A mortgage is something that sounds both wonderful and terrifying at the same time. Wonderful because it bears the promise of finally settling down in a place that one can call his or her own, but terrifying because it comes with a financial responsibility that one has to bear for the next ten to thirty years. Still, this is a responsibility that most are able to take because in most cases, the pros will outweigh the cons.
Once the decision has been make the purchase (and the house as well as the lender has been chosen), then the paperwork needs to be filed. Do be mindful of this step as the approval of the application will be fully dependent on the integrity of your paperwork. If there are undeclared items that surface in the credit report, or there are declared incomes that cannot be proven, then this may lead to the delay or even the decline of the mortgage.
When going through the mortgage application process, remember that there are three things that the underwriter looks in order to approve the loan. In no order, these are:
Collateral – the underwriter will compare the cost of the house to the requested amount of the loan and check to see if the loan amount is fair enough, and if the house will be able to cover for the loan amount requested. A quick look will also be taken at the amount of the downpayment. Do expect that there may be a request to verify the source of funds for the downpayment.

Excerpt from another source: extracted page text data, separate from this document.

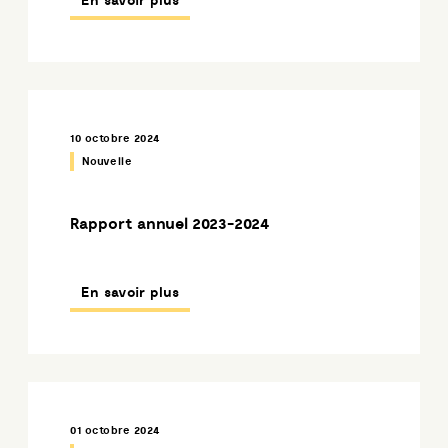
En savoir plus
10 octobre 2024
Nouvelle
Rapport annuel 2023-2024
En savoir plus
01 octobre 2024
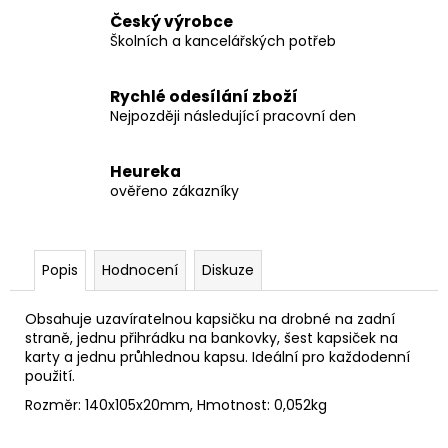
Český výrobce
Školních a kancelářských potřeb
Rychlé odesílání zboží
Nejpozději následující pracovní den
Heureka
ověřeno zákazníky
Popis
Hodnocení
Diskuze
Obsahuje uzavíratelnou kapsičku na drobné na zadní
straně, jednu přihrádku na bankovky, šest kapsiček na
karty a jednu průhlednou kapsu. Ideální pro každodenní
použití.
Rozměr: 140x105x20mm, Hmotnost: 0,052kg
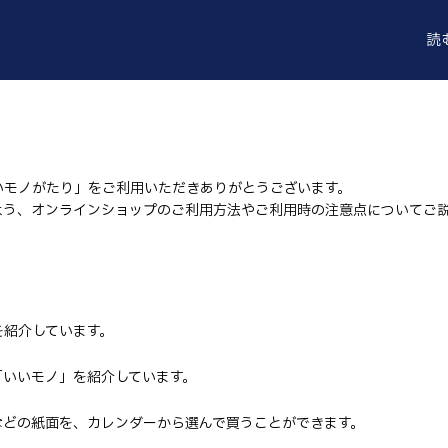
読
いモノがたり」をご利用いただきありがとうございます。
よう、オンラインショップのご利用方法やご利用時の注意点についてご
を紹介しています。
「いいモノ」を紹介しています。
などの紙面を、カレンダーから選んで買うことができます。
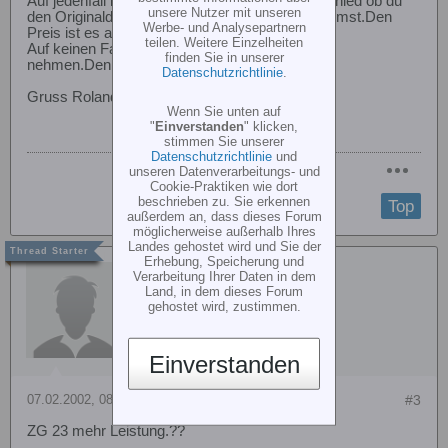
Auf jedenfall ist es schon ein deutlicher Unterschied ob du
unsere Nutzer mit unseren
den Originaldämpfer oder ein Resodämpfer nimmst.Den
Werbe- und Analysepartnern
Preis ist es auf jedenfall wert.
teilen. Weitere Einzelheiten
Auf keinen Fall darfst du ein \"Flächenresorohr\"
finden Sie in unserer
nehmen.Denn dann überhitzt der ZG im Hubi.
Datenschutzrichtlinie
.
Gruss Roland
Wenn Sie unten auf
"
Einverstanden
" klicken,
stimmen Sie unserer
Datenschutzrichtlinie
und
unseren Datenverarbeitungs- und
Cookie-Praktiken wie dort
beschrieben zu. Sie erkennen
Top
außerdem an, dass dieses Forum
möglicherweise außerhalb Ihres
Landes gehostet wird und Sie der
Erhebung, Speicherung und
Gast
Verarbeitung Ihrer Daten in dem
Land, in dem dieses Forum
gehostet wird, zustimmen.
Einverstanden
07.02.2002, 08:26
#3
ZG 23 mehr Leistung.??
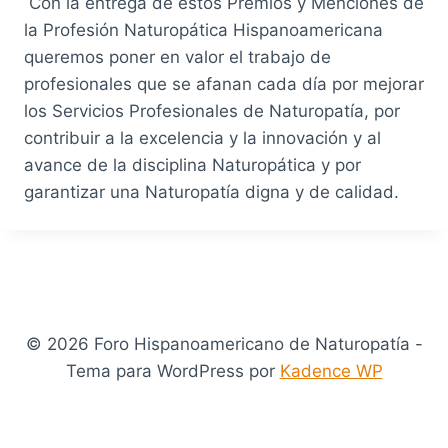
Con la entrega de estos Premios y Menciones de
la Profesión Naturopática Hispanoamericana
queremos poner en valor el trabajo de
profesionales que se afanan cada día por mejorar
los Servicios Profesionales de Naturopatía, por
contribuir a la excelencia y la innovación y al
avance de la disciplina Naturopática y por
garantizar una Naturopatía digna y de calidad.
© 2026 Foro Hispanoamericano de Naturopatía -
Tema para WordPress por
Kadence WP
error:
Content is protected !!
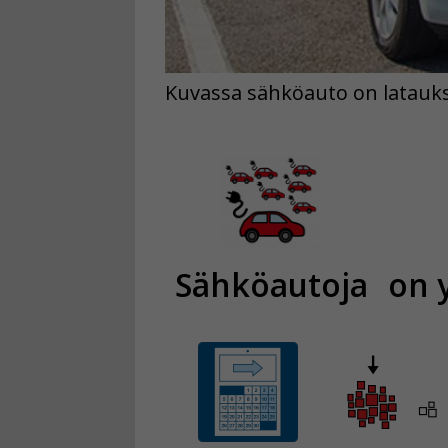
Kuvassa sähköauto on latauks
Sähköautoja
on 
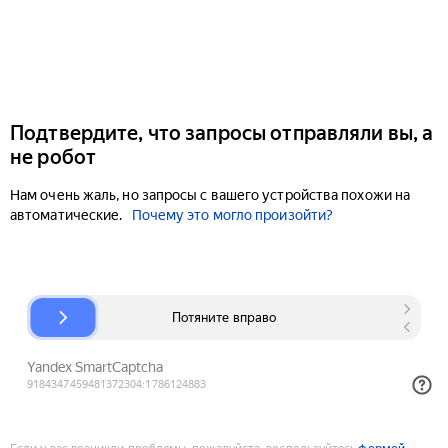
Подтвердите, что запросы отправляли вы, а
не робот
Нам очень жаль, но запросы с вашего устройства похожи на
автоматические.
Почему это могло произойти?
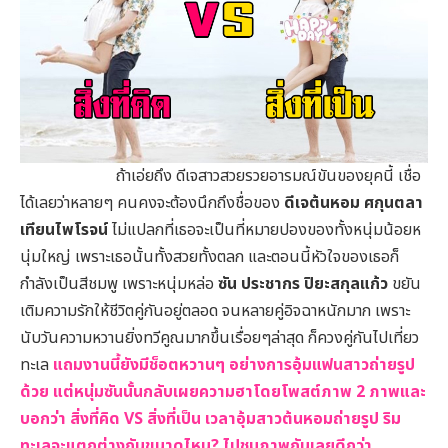
ถ้าเอ่ยถึง ดีเจสาวสวยรวยอารมณ์ขันของยุคนี้ เชื่อ
ได้เลยว่าหลายๆ คนคงจะต้องนึกถึงชื่อของ
ดีเจต้นหอม ศกุนตลา
เทียนไพโรจน์
ไม่แปลกที่เธอจะเป็นที่หมายปองของทั้งหนุ่มน้อยห
นุ่มใหญ่ เพราะเธอนั้นทั้งสวยทั้งตลก และตอนนี้หัวใจของเธอก็
กำลังเป็นสีชมพู เพราะหนุ่มหล่อ
ซัน ประชากร ปิยะสกุลแก้ว
ขยัน
เติมความรักให้ชีวิตคู่กันอยู่ตลอด จนหลายคู่อิจฉาหนักมาก เพราะ
นับวันความหวานยิ่งทวีคูณมากขึ้นเรื่อยๆล่าสุด ก็ควงคู่กันไปเที่ยว
ทะเล
แถมงานนี้ยังมีช็อตหวานๆ อย่างการอุ้มแฟนสาวถ่ายรูป
ด้วย แต่หนุ่มซันนั้นกลับเผยความฮาโดยโพสต์ภาพ 2 ภาพและ
บอกว่า สิ่งที่คิด VS สิ่งที่เป็น เวลาอุ้มสาวต้นหอมถ่ายรูป
ริม
ทะเลจะแตกต่างกันขนาดไหน? ไปชมภาพกันเลยดีกว่า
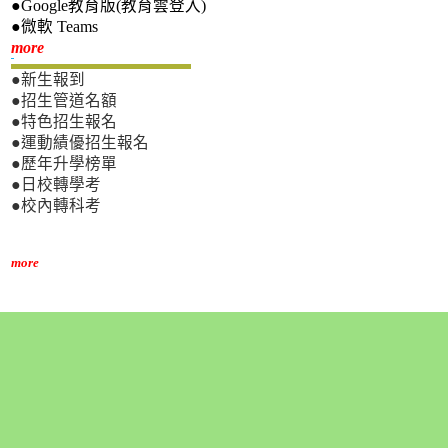
●Google教育版(教育雲登入)
●微軟 Teams
新生專區
more
●新生報到
●招生管道名額
●特色招生報名
●運動績優招生報名
●歷年升學榜單
●日校轉學考
●校內轉科考
more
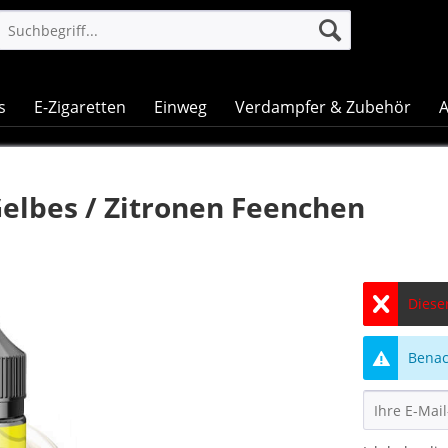
s
E-Zigaretten
Einweg
Verdampfer & Zubehör
A
elbes / Zitronen Feenchen
Dieser
Benach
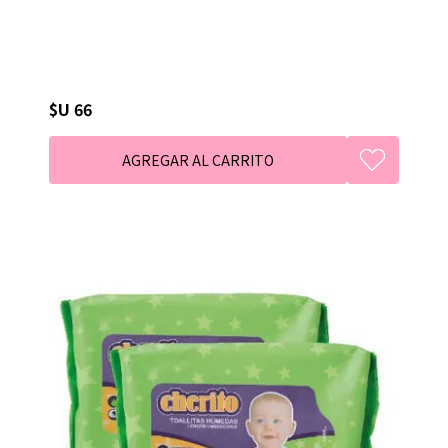
$U 66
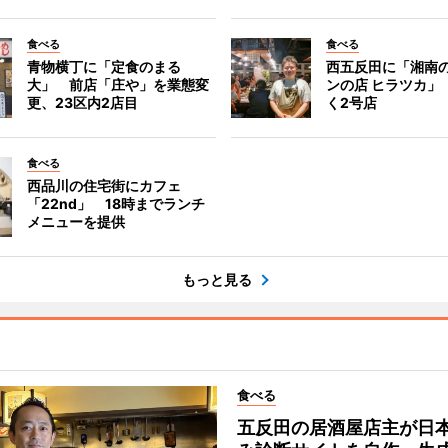
食べる
食べる
青物横丁に「定食のまる
西五反田に「湘南
大」 前店「庄や」を業態変
ンの店 ヒラツカ」
更、23区内2店目
く2号店
食べる
西品川の住宅街にカフェ
「22nd」 18時までランチ
メニューを提供
もっと見る
食べる
五反田の居酒屋店主が日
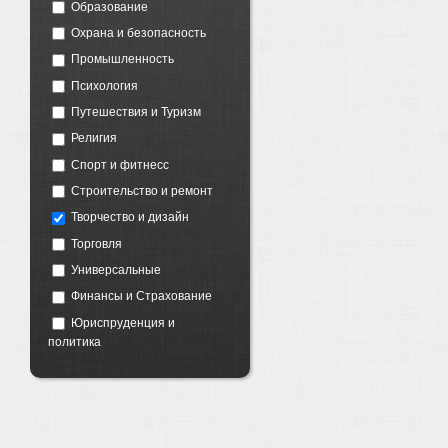
Образование
Охрана и безопасность
Промышленность
Психология
Путешествия и Туризм
Религия
Спорт и фитнесс
Строительство и ремонт
Творчество и дизайн
Торговля
Универсальные
Финансы и Страхование
Юриспруденция и
политика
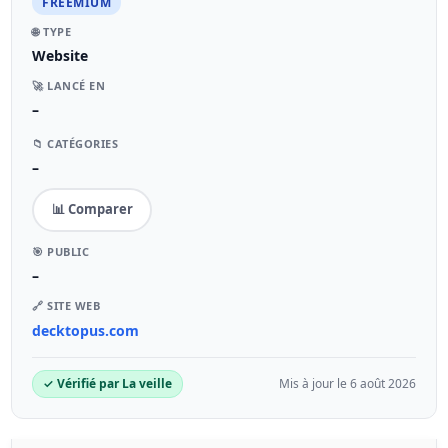
FREEMIUM
🌐 TYPE
Website
🚀 LANCÉ EN
–
📁 CATÉGORIES
–
📊 Comparer
🎯 PUBLIC
–
🔗 SITE WEB
decktopus.com
✓ Vérifié par La veille
Mis à jour le 6 août 2026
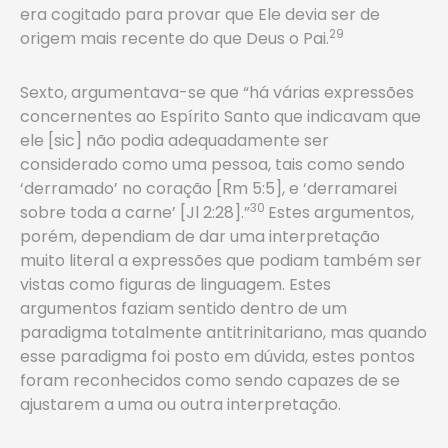
era cogitado para provar que Ele devia ser de
29
origem mais recente do que Deus o Pai.
Sexto, argumentava-se que “há várias expressões
concernentes ao Espírito Santo que indicavam que
ele [sic] não podia adequadamente ser
considerado como uma pessoa, tais como sendo
‘derramado’ no coração [Rm 5:5], e ‘derramarei
30
sobre toda a carne’ [Jl 2:28].”
Estes argumentos,
porém, dependiam de dar uma interpretação
muito literal a expressões que podiam também ser
vistas como figuras de linguagem. Estes
argumentos faziam sentido dentro de um
paradigma totalmente antitrinitariano, mas quando
esse paradigma foi posto em dúvida, estes pontos
foram reconhecidos como sendo capazes de se
ajustarem a uma ou outra interpretação.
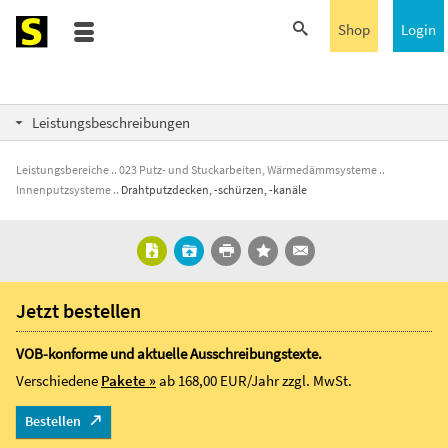
Shop
Login
Leistungsbeschreibungen
Leistungsbereiche
023 Putz- und Stuckarbeiten, Wärmedämmsysteme
Innenputzsysteme
Drahtputzdecken, -schürzen, -kanäle
Jetzt bestellen
VOB-konforme und aktuelle Ausschreibungstexte.
Verschiedene
Pakete »
ab 168,00 EUR/Jahr
zzgl. MwSt.
Bestellen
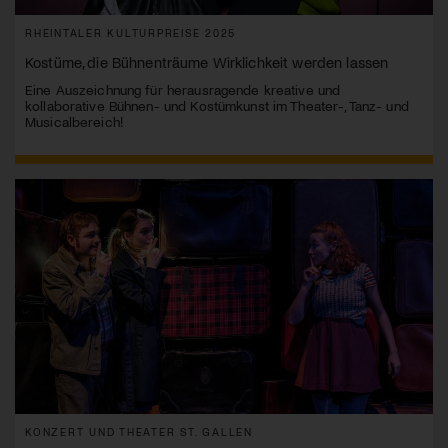
RHEINTALER KULTURPREISE 2025
Kostüme, die Bühnenträume Wirklichkeit werden lassen
Eine Auszeichnung für herausragende kreative und
kollaborative Bühnen- und Kostümkunst im Theater-, Tanz- und
Musicalbereich!
KONZERT UND THEATER ST. GALLEN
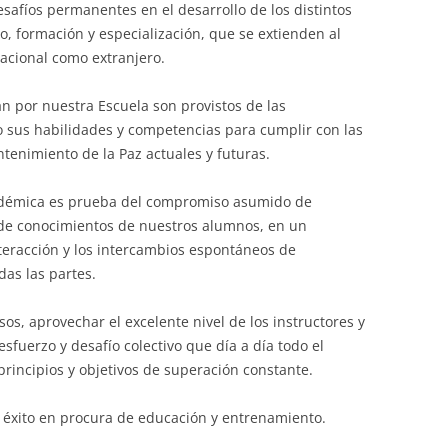
esafíos permanentes en el desarrollo de los distintos
o, formación y especialización, que se extienden al
 nacional como extranjero.
n por nuestra Escuela son provistos de las
o sus habilidades y competencias para cumplir con las
tenimiento de la Paz actuales y futuras.
cadémica es prueba del compromiso asumido de
 de conocimientos de nuestros alumnos, en un
eracción y los intercambios espontáneos de
das las partes.
sos, aprovechar el excelente nivel de los instructores y
 esfuerzo y desafío colectivo que día a día todo el
principios y objetivos de superación constante.
xito en procura de educación y entrenamiento.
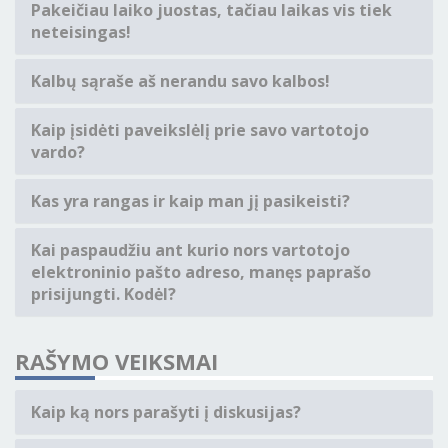
Pakeičiau laiko juostas, tačiau laikas vis tiek
neteisingas!
Kalbų sąraše aš nerandu savo kalbos!
Kaip įsidėti paveikslėlį prie savo vartotojo
vardo?
Kas yra rangas ir kaip man jį pasikeisti?
Kai paspaudžiu ant kurio nors vartotojo
elektroninio pašto adreso, manęs paprašo
prisijungti. Kodėl?
RAŠYMO VEIKSMAI
Kaip ką nors parašyti į diskusijas?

Capacity – one thing that the mortgage application process does is make sure that the borrower has the ability to pay off the debt, and that the lender is not going into an agreement that has a huge potential to turn sour. In the form 1003, the borrower will need to provide how much he or she earns, as well as the current payments that he or she has. It’s usually preferred by lenders that all expenses should not be more than 30% of the gross monthly income.
Credit – a check will also be done on the applicant’s credit history, to make sure that everything is in order. Delayed payments and bankruptcy may be causes for declines, so it is important that if an event in the past is reflecting negatively on a credit report then one should at least have an explanation for it in writing. Documented proof will also be a huge help.
Once the application is passed and the underwriter receives it, most people would undergo what is usually termed as “clearing conditions”. This is a step in the mortgage application process wherein the underwriter would like to verify certain portions of the application. These may vary from clarifications regarding employment history or bank records, to the presentation of documents regarding accounts that have been paid off but are not reflecting as such. Do not delay upon receiving these requests, because they usually take time, and your should have all requirements present at the time of the closing of the loan (a week prior to the scheduled closing would be good).
When going through the mortgage application process, the most important thing is to make sure that all papers are in order, and that every proof of your financial stability is present. With a good loan officer and smart documentation, you would not need to go through the process more than once for a house.